But the twentieth century is too easy. If Michaels had just extended her argument a little bit, she'd see that nineteenth-century Canadian writing is teeming with lesbians. Except instead of wearing black Everlast sweatshirts they're wearing frilly gingham and gabardine. (There are gay men in the genre, but they just have large teeth.)
Michaels's principal nineteenth-century Canadian literary lesbian: Angeline de Montbrun.
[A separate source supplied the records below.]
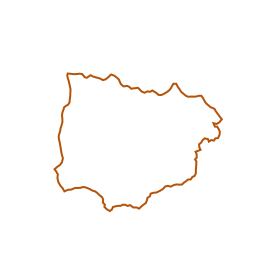 outline of Urupês, São Paulo, Brazil, rotated 152°
{"feature_id": "56859067B23946019327123", "entity_name": "Urupês", "entity_type": "district", "adm_level": 2, "iso_a3": "BRA", "parent_name": "Brazil", "parent_adm1": "São Paulo", "projection": "natural_earth1", "projection_center": [-49.27, -21.219], "detail": "fine", "context": "isolated", "style": "outline", "palette": "amber", "viewbox_px": 256, "rotation_deg": 152, "n_neighbors": 0, "source": "geoboundaries", "source_scale": "gbopen_adm2", "svg_char_len": 2290}
<svg xmlns="http://www.w3.org/2000/svg" viewBox="0 0 256 256"><g transform="rotate(152 128 128)"><path d="M207.1,100.3L205.0,100.1L202.8,99.9L200.6,98.7L198.0,97.4L195.8,97.2L193.3,95.5L190.8,92.5L188.6,89.2L186.7,87.4L185.5,84.7L184.7,82.1L183.4,79.1L183.5,76.6L185.2,73.9L184.4,71.2L185.9,69.4L184.8,66.0L183.0,63.2L180.4,63.6L178.5,65.3L175.8,64.7L173.2,63.9L171.1,62.7L168.8,62.8L166.7,61.7L164.9,59.3L162.4,59.0L160.6,55.3L157.7,53.8L156.1,51.6L153.3,52.4L149.9,53.1L147.5,53.4L145.2,55.3L143.6,57.2L140.9,57.4L138.7,59.4L136.0,58.9L133.5,57.8L131.4,57.6L129.0,57.5L125.7,57.8L122.6,58.9L119.9,58.2L117.9,56.2L114.6,56.1L111.8,55.5L109.5,54.0L106.7,52.7L104.5,53.5L101.6,53.8L99.4,54.3L96.7,53.2L94.0,54.6L91.9,54.3L89.4,56.1L88.1,58.6L86.4,61.2L84.7,64.0L83.3,66.5L83.5,68.8L81.2,69.6L79.6,72.9L79.5,75.3L77.1,75.0L74.2,74.7L74.1,77.4L72.9,80.2L70.2,80.8L68.1,82.1L65.3,82.9L62.6,80.7L63.0,78.0L60.2,78.3L58.1,76.5L55.8,77.8L53.2,76.9L50.4,79.0L48.7,81.5L48.4,84.5L48.6,87.3L50.6,88.4L50.3,92.1L47.9,90.0L44.9,90.1L41.1,91.6L41.6,94.5L42.0,97.5L42.6,101.4L42.7,104.4L45.2,107.5L46.4,110.3L47.4,113.0L47.7,115.6L47.7,119.0L48.1,122.0L49.9,123.0L53.7,124.0L57.0,125.8L60.4,127.5L61.9,129.5L62.8,131.8L64.1,135.1L64.3,138.2L64.7,140.9L64.6,144.3L67.2,145.8L71.6,142.9L74.3,141.8L76.9,141.5L80.4,141.3L83.2,141.5L85.5,142.9L86.8,146.2L88.9,149.7L91.6,149.6L93.5,151.2L96.9,151.4L98.8,153.8L99.6,156.6L100.4,158.9L102.6,159.6L104.7,160.5L106.7,161.1L107.4,163.4L108.8,165.4L112.5,166.9L113.7,170.2L113.3,175.1L114.2,177.8L115.6,180.7L117.8,183.2L121.6,182.1L124.7,181.5L127.6,182.0L129.6,185.0L132.6,187.8L134.6,189.7L136.3,192.2L140.7,191.7L142.3,193.0L143.2,197.2L145.3,198.7L147.4,199.5L150.7,201.0L153.2,202.8L155.7,204.4L157.1,202.7L157.9,199.6L158.3,197.2L159.7,192.2L160.6,189.1L162.7,185.6L164.2,183.0L166.1,180.4L167.6,178.1L169.9,176.7L172.1,176.7L174.6,176.3L176.6,174.3L178.6,172.5L180.4,170.1L181.5,167.2L183.2,163.9L185.4,161.6L187.7,159.4L189.3,157.1L192.2,154.4L193.4,152.6L194.4,150.0L195.2,146.8L196.5,143.0L197.6,139.7L198.8,136.1L199.7,131.8L202.5,128.7L205.4,127.3L207.7,127.1L210.0,126.6L212.2,126.1L211.8,123.4L211.7,120.1L213.8,116.9L214.9,113.0L214.8,108.7L214.0,105.6L213.9,101.9L209.9,101.6L207.1,100.3Z" fill="none" stroke="#b45309" stroke-width="2"/></g></svg>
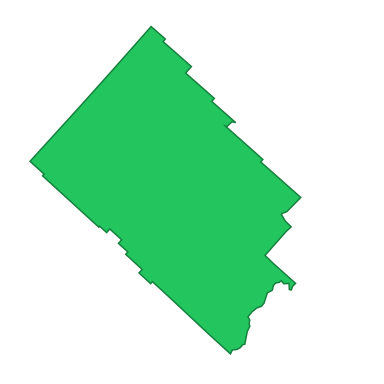 the district of Blaine, Montana, United States of America, rotated 312°
{"feature_id": "52423323B87448243037078", "entity_name": "Blaine", "entity_type": "district", "adm_level": 2, "iso_a3": "USA", "parent_name": "United States of America", "parent_adm1": "Montana", "projection": "albers", "projection_center": [-109.013, 48.36], "detail": "fine", "context": "isolated", "style": "filled", "palette": "green", "viewbox_px": 384, "rotation_deg": 312, "n_neighbors": 0, "source": "geoboundaries", "source_scale": "gbopen_adm2", "svg_char_len": 1042}
<svg xmlns="http://www.w3.org/2000/svg" viewBox="0 0 384 384"><g transform="rotate(312 192 192)"><path d="M193.4,330.1L193.3,300.1L193.7,288.7L225.7,288.4L232.5,289.0L232.8,280.9L235.1,273.5L236.4,273.3L240.7,275.6L260.7,276.5L260.3,223.0L263.6,222.9L263.3,173.3L263.4,172.5L264.2,174.2L270.9,174.7L272.8,178.1L272.5,146.0L276.5,146.0L276.1,107.7L284.8,107.6L284.4,69.8L287.8,69.8L287.6,50.9L265.5,51.1L231.3,51.4L195.2,51.5L177.5,51.5L142.4,51.3L106.4,51.1L106.3,70.1L104.0,70.1L103.5,146.3L104.8,146.3L104.8,147.4L104.7,155.7L109.5,155.7L109.4,171.7L104.6,171.7L104.5,184.5L101.3,184.4L101.1,206.8L96.4,206.7L96.2,222.6L98.9,222.6L98.7,241.7L97.6,299.8L97.4,328.9L101.6,327.7L105.0,330.7L108.5,332.0L112.5,331.9L114.2,333.1L125.4,326.4L130.9,324.8L132.7,322.2L135.5,320.7L136.7,317.1L143.2,316.8L149.1,317.7L153.5,320.1L157.6,319.9L167.5,315.5L172.8,317.4L177.1,315.0L180.4,315.1L183.2,317.3L185.7,317.5L185.3,321.7L189.0,325.3L184.6,329.6L185.6,331.3L189.2,329.9L193.4,330.1Z" fill="#22c55e" stroke="#15803d" stroke-width="1.5"/></g></svg>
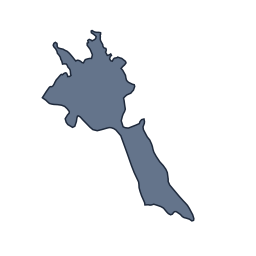 Kuching, Sarawak, Malaysia, rotated 318°
{"feature_id": "92858781B71965080514918", "entity_name": "Kuching", "entity_type": "district", "adm_level": 2, "iso_a3": "MYS", "parent_name": "Malaysia", "parent_adm1": "Sarawak", "projection": "equal_earth", "projection_center": [110.334, 1.429], "detail": "fine", "context": "isolated", "style": "filled", "palette": "slate", "viewbox_px": 256, "rotation_deg": 318, "n_neighbors": 0, "source": "geoboundaries", "source_scale": "gbopen_adm2", "svg_char_len": 3007}
<svg xmlns="http://www.w3.org/2000/svg" viewBox="0 0 256 256"><g transform="rotate(318 128 128)"><path d="M85.6,85.2L86.8,89.0L87.2,90.4L89.6,91.1L93.9,88.7L96.8,86.3L98.4,85.4L99.2,85.7L99.9,87.8L99.9,92.0L100.1,96.5L100.3,102.1L100.8,105.7L103.3,109.4L107.4,111.6L112.1,113.9L114.3,115.1L115.7,116.5L117.0,118.8L117.7,121.4L117.5,128.9L110.6,145.9L105.5,158.1L102.8,165.2L99.8,175.1L98.4,177.2L96.3,179.8L94.5,183.3L92.8,187.3L90.4,194.6L89.1,196.5L91.7,198.6L92.4,199.6L93.6,200.7L94.9,201.3L96.2,201.9L97.0,203.3L98.0,205.0L99.9,208.5L100.8,211.3L100.6,216.3L100.7,218.7L101.6,221.0L103.4,221.7L105.1,221.3L106.6,221.3L107.9,222.4L109.1,227.3L109.1,230.2L109.7,232.1L111.0,234.0L112.7,237.0L113.3,239.8L114.9,240.5L116.1,239.6L116.3,239.4L118.0,235.8L118.8,232.6L119.8,228.6L120.4,225.2L120.4,222.0L120.3,219.1L120.3,213.7L120.8,198.4L122.0,194.7L123.7,192.8L125.2,190.6L126.3,189.0L127.4,187.4L128.5,184.0L129.0,179.6L129.0,174.2L129.9,168.1L131.0,163.3L132.3,160.5L133.7,158.1L134.8,155.6L136.1,151.5L136.3,147.6L136.8,145.5L138.3,139.6L139.9,137.2L143.2,135.5L144.6,134.2L145.9,132.0L143.7,130.9L141.1,131.3L139.4,132.3L135.7,131.1L133.0,130.1L128.2,128.3L126.1,125.9L125.2,123.8L127.8,118.1L131.5,115.6L133.7,114.4L136.5,113.4L138.6,112.2L140.7,109.0L143.3,105.2L144.7,102.8L146.7,102.6L149.1,102.6L151.4,103.3L153.4,104.0L155.4,103.7L157.4,103.5L159.0,102.6L160.8,101.6L161.6,100.0L160.5,98.3L159.7,96.3L158.9,94.3L158.8,91.7L159.8,89.6L161.4,87.1L162.7,81.6L162.7,79.1L165.0,78.8L167.7,78.8L170.1,78.3L170.7,76.7L170.1,73.2L169.9,72.0L169.2,71.0L167.8,68.4L167.0,68.4L165.9,67.8L164.6,67.0L163.4,67.0L161.0,67.8L160.2,66.6L160.5,64.4L162.7,63.0L164.3,63.0L164.7,61.4L163.0,61.1L161.2,60.2L162.1,56.5L163.2,56.2L164.2,55.3L164.8,54.1L163.8,52.5L163.9,50.8L165.0,49.1L166.0,44.9L166.9,43.3L168.6,41.6L169.6,40.2L170.5,40.0L171.4,38.8L170.3,37.4L168.5,35.7L167.3,34.1L166.5,31.5L165.5,31.3L164.5,32.7L165.2,35.5L165.6,38.6L163.9,39.9L162.1,39.9L159.6,39.2L159.4,38.0L158.5,36.2L156.7,36.0L155.7,38.0L154.4,37.6L153.0,39.2L152.8,41.4L152.5,44.2L151.6,46.8L150.5,49.8L147.4,51.9L146.3,50.8L144.8,49.9L143.4,49.2L142.0,48.6L140.3,49.1L138.5,49.8L137.6,48.6L137.4,46.6L136.6,44.7L135.7,43.7L134.0,43.2L134.1,40.9L134.3,37.8L134.4,35.0L134.4,32.9L134.1,30.3L133.0,27.7L132.5,26.0L131.0,23.9L129.7,21.8L129.9,20.1L130.8,19.0L131.8,17.6L131.3,15.7L129.6,15.5L127.8,16.4L127.2,18.0L127.2,20.9L126.5,23.5L125.5,25.3L125.5,27.3L125.1,30.0L124.1,31.9L123.5,34.1L122.1,36.7L123.5,37.6L125.0,39.3L124.7,40.9L124.1,42.6L124.1,44.9L123.7,46.3L122.8,47.7L121.7,49.1L120.8,50.8L119.0,50.6L117.6,49.4L118.0,49.1L119.0,46.1L118.4,45.1L116.8,44.6L115.0,44.6L114.3,43.5L113.0,43.5L111.3,43.7L109.2,44.0L107.0,44.2L104.3,45.1L102.5,45.9L100.4,46.5L99.0,46.3L98.1,45.4L97.1,45.1L95.9,45.3L91.5,46.3L84.6,48.2L85.6,52.5L85.7,54.5L86.0,57.1L87.2,59.0L88.7,60.9L91.3,63.5L93.9,66.6L95.4,69.6L95.7,72.9L95.4,76.5L94.2,77.6L91.9,77.8L87.5,79.1L85.9,82.4L85.6,85.2Z" fill="#64748b" stroke="#1e293b" stroke-width="1.5"/></g></svg>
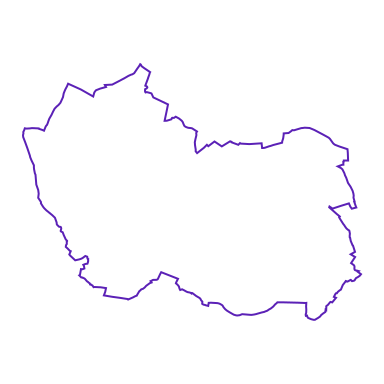 the district of Sacueni, Bihor, Romania
{"feature_id": "2599482B16582561953184", "entity_name": "Sacueni", "entity_type": "district", "adm_level": 2, "iso_a3": "ROU", "parent_name": "Romania", "parent_adm1": "Bihor", "projection": "natural_earth1", "projection_center": [22.114, 47.344], "detail": "fine", "context": "isolated", "style": "outline", "palette": "violet", "viewbox_px": 384, "rotation_deg": 0, "n_neighbors": 0, "source": "geoboundaries", "source_scale": "gbopen_adm2", "svg_char_len": 5886}
<svg xmlns="http://www.w3.org/2000/svg" viewBox="0 0 384 384"><path d="M305.9,315.9L307.0,315.6L307.2,316.1L307.4,316.8L307.8,317.5L308.1,317.9L311.2,319.2L313.6,319.8L314.9,319.8L318.1,317.9L320.1,316.5L321.1,315.1L323.2,313.4L325.3,312.0L325.6,309.6L326.2,310.0L326.3,307.5L326.2,306.5L326.4,306.0L327.8,305.0L330.2,302.1L330.7,301.9L332.2,302.4L336.0,297.8L333.9,296.9L335.3,294.1L336.1,293.2L336.9,293.2L337.8,291.9L339.6,290.4L340.9,289.6L342.8,285.0L345.0,282.2L345.8,281.0L346.1,281.1L347.1,281.4L347.2,281.6L348.1,281.3L349.7,280.4L350.5,279.9L350.8,279.9L351.9,281.1L352.4,281.1L354.0,280.7L354.7,280.2L355.0,279.6L355.9,278.2L356.2,278.0L358.3,276.8L359.8,275.7L360.6,274.7L361.0,274.2L357.8,271.8L358.7,271.1L358.0,270.9L356.9,270.6L355.6,270.4L354.9,270.0L354.6,269.6L354.4,268.5L354.5,266.8L354.4,266.1L353.9,265.2L351.1,263.1L355.1,257.0L350.7,254.3L355.0,251.9L353.0,245.6L352.6,245.4L350.8,241.1L350.5,239.8L350.1,237.7L349.8,237.5L349.7,237.2L349.7,235.5L349.9,233.7L349.4,231.0L349.2,230.5L348.4,230.1L346.5,228.5L344.9,226.3L344.4,225.4L343.2,223.9L339.9,218.7L339.1,217.2L339.8,216.5L339.6,216.3L337.1,214.3L332.7,210.4L329.2,207.3L329.5,206.5L332.4,208.5L332.8,208.5L341.4,205.7L348.9,203.4L350.3,206.6L351.8,208.7L356.3,207.5L355.7,206.0L354.2,201.7L354.6,201.6L353.5,197.7L353.7,195.6L353.4,193.6L352.6,190.8L350.6,186.8L348.0,182.9L346.2,177.7L345.0,175.3L344.4,173.3L343.7,171.9L342.4,169.3L341.0,168.1L337.8,166.4L342.1,164.8L343.4,164.7L343.3,161.8L343.7,161.7L343.8,160.5L348.1,160.5L347.8,152.7L347.5,149.2L339.4,146.5L335.0,144.8L334.0,144.1L333.1,143.3L329.9,138.8L328.7,137.7L326.2,136.3L322.9,134.5L314.6,130.1L313.0,129.4L309.6,128.0L304.7,127.7L302.7,128.0L301.3,128.1L294.0,130.3L292.3,130.1L291.2,131.1L288.6,133.0L283.7,133.4L283.7,133.9L283.6,135.2L283.3,137.5L283.1,138.6L282.2,141.4L282.1,142.7L273.3,145.0L270.4,146.0L269.4,146.2L264.7,147.8L263.0,148.0L262.1,148.0L261.6,143.3L249.4,144.1L240.7,143.6L240.0,143.1L238.3,144.8L231.5,142.3L231.5,141.8L230.1,141.3L221.8,146.4L214.5,141.5L208.3,146.2L206.9,144.8L203.9,147.8L197.1,153.1L195.8,151.5L195.7,151.4L195.7,149.3L195.5,148.3L195.0,145.0L194.9,143.2L194.8,142.3L195.4,139.3L196.3,135.6L196.4,134.9L196.2,133.1L196.5,132.3L197.0,131.5L192.2,128.4L191.1,128.1L188.2,127.8L186.2,127.1L185.1,126.5L184.3,125.8L183.4,123.8L182.8,122.2L181.8,120.8L180.5,119.7L179.0,118.5L175.7,116.7L174.4,117.6L173.9,117.9L172.3,117.8L172.0,118.0L171.8,118.4L171.4,119.3L166.9,120.7L165.1,120.8L164.6,120.8L166.5,111.8L168.0,104.4L153.3,97.4L151.5,93.5L150.9,93.2L146.8,92.1L146.4,92.1L145.7,92.5L145.4,92.3L145.0,91.2L145.1,89.2L146.5,88.5L147.3,87.6L147.3,87.2L147.2,87.0L147.0,86.6L146.5,86.2L145.3,85.7L148.1,78.1L148.1,77.9L149.3,74.6L149.9,72.4L150.1,72.1L144.3,68.2L141.6,66.2L140.8,64.6L140.2,64.2L139.3,65.8L138.4,67.1L137.3,68.6L135.2,71.7L134.2,73.2L132.4,74.3L131.0,74.7L128.4,75.9L124.8,78.0L118.8,81.2L112.2,84.6L104.9,85.0L106.0,87.0L100.2,88.6L98.2,89.4L96.1,90.2L95.2,91.2L94.3,92.5L93.2,96.5L80.9,89.5L68.1,83.7L67.0,86.3L65.4,89.3L64.7,90.9L63.7,93.4L63.0,97.1L61.6,100.2L60.4,102.8L58.5,105.0L56.7,106.5L54.6,108.7L53.1,111.5L51.5,114.9L49.3,118.7L48.4,121.1L47.7,123.2L47.0,124.9L46.3,125.6L45.7,126.5L44.0,130.7L42.5,130.0L38.6,128.7L38.6,128.4L32.0,128.1L29.9,128.4L26.6,128.6L24.8,128.3L24.3,129.9L23.3,132.0L23.4,133.6L23.0,135.1L23.2,137.1L25.1,142.0L27.4,148.3L29.9,155.7L30.2,157.2L31.5,160.4L33.9,165.3L33.9,167.6L34.1,169.4L34.9,173.4L35.5,174.7L36.3,184.6L38.2,190.0L38.7,193.7L38.2,197.8L40.9,201.9L41.0,202.4L40.9,203.3L43.1,206.8L44.2,208.2L46.3,210.3L52.3,215.2L54.8,217.6L55.0,217.9L56.6,222.4L56.8,224.3L57.1,224.8L59.0,226.7L59.4,226.8L60.6,226.9L61.0,227.4L61.2,228.2L61.2,228.9L60.7,230.7L60.7,231.1L60.9,231.4L62.7,232.3L63.8,235.2L65.7,239.3L66.1,239.8L67.1,240.8L67.1,241.2L66.7,241.7L66.8,242.6L66.8,244.0L66.3,244.6L65.9,245.9L65.8,246.9L67.6,248.5L69.9,250.9L70.7,251.2L69.3,254.5L70.2,255.6L75.2,260.3L79.2,259.4L80.8,258.9L82.5,258.1L85.3,256.0L87.2,256.7L87.5,258.6L88.1,258.9L88.2,259.0L88.0,259.3L88.0,259.6L88.2,260.6L88.2,261.1L88.0,261.5L87.9,262.5L87.8,262.8L87.5,263.3L87.4,263.7L85.7,263.9L85.1,264.1L83.3,264.8L83.5,265.2L84.0,266.1L84.4,268.5L83.1,269.0L82.1,269.3L81.0,269.1L80.1,274.1L79.9,274.9L79.7,275.2L79.3,275.4L81.2,277.4L82.0,277.5L82.4,277.7L82.7,277.6L83.1,277.9L84.3,278.4L84.6,278.6L85.3,279.3L87.0,281.3L88.2,282.1L88.4,282.4L89.9,283.5L90.0,283.8L90.0,284.3L90.2,284.6L90.9,284.7L91.1,284.6L91.8,285.2L92.4,285.4L93.6,287.2L94.6,287.0L100.7,287.3L106.0,288.1L105.2,291.9L103.9,295.4L112.2,296.8L120.3,297.9L128.0,299.1L128.2,299.5L133.2,297.3L135.0,296.3L136.8,295.6L137.1,294.9L139.3,291.2L140.5,290.3L140.8,289.7L141.7,289.2L143.0,288.8L144.7,287.5L146.2,285.8L149.9,283.1L151.6,282.5L151.4,282.1L150.6,281.1L152.3,280.3L152.8,280.0L153.3,279.9L153.9,279.9L156.6,279.8L157.1,279.6L157.5,279.4L157.8,279.1L158.2,278.3L160.1,274.2L161.2,272.2L178.0,278.8L176.2,282.4L175.9,283.3L177.4,284.6L178.5,285.9L178.9,286.5L179.1,287.2L179.6,288.9L180.2,290.0L182.1,289.3L184.3,290.4L186.2,291.5L187.5,292.1L189.7,292.5L190.7,292.9L191.5,293.5L191.8,293.0L192.4,293.1L196.2,296.0L199.6,298.0L200.4,298.8L200.8,299.7L201.3,300.5L201.9,301.1L202.4,301.8L202.2,303.3L202.2,303.8L202.5,304.1L203.7,304.7L205.2,305.0L205.5,305.2L208.2,305.9L208.7,302.9L209.2,302.9L209.5,302.8L211.1,302.7L212.0,302.8L217.3,303.1L218.7,303.4L220.0,303.9L221.9,305.0L222.5,305.5L222.9,306.1L223.5,307.2L225.2,309.2L226.9,310.6L229.6,312.3L233.8,314.7L235.9,315.3L237.1,315.5L239.6,315.2L242.1,314.2L242.5,314.2L249.8,314.8L251.5,314.9L254.2,314.5L256.1,314.1L257.4,313.7L261.6,312.5L264.3,311.9L265.1,311.5L267.3,310.7L268.8,309.6L270.8,308.5L273.2,306.6L275.3,304.2L276.5,303.3L277.4,302.3L281.7,302.3L298.2,302.7L305.6,303.0L306.3,302.9L306.1,306.5L306.3,309.5L306.2,312.7L305.7,314.4L305.8,315.7L305.9,315.9Z" fill="none" stroke="#5b21b6" stroke-width="2"/></svg>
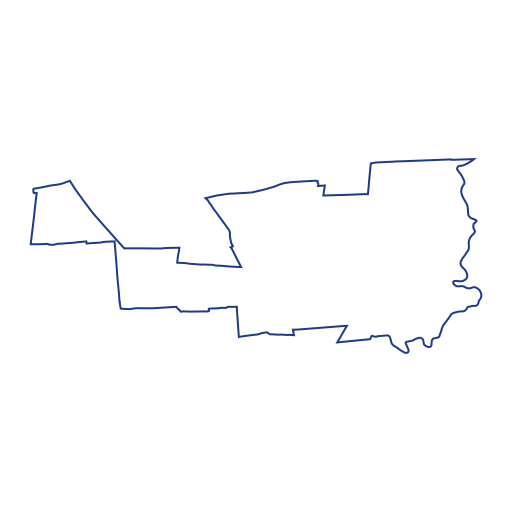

Laure Conan's protagonist suffers through a relationship with an overbearing father and an impotent male lover. Really, all she wants to do is climb into bed with Maurice's sister Mina. It's kind of a Richard-Lady Anne thing. Michaels claims that Mina enters the thick, labial cloisters of the humid convent to escape her prurient urges; thereby protecting Angeline from lapping up some new-original sin. Most critics have read Angeline as despairing and neurotic; Michaels just sees her as sexually frustrated. Conan's metaphorical spiritual masturbation scene could, in that respect, be read as the tipping point of Canadian Catholic whiteness. I know Morley Callaghan agrees. It's an interesting take on an unpopular text. Terry Goldie tried something similar in Pink Snow: Homotextual Possibilities in Canadian Fiction. It works if you want it to work. Original? Yes. I'll try any argument at least once.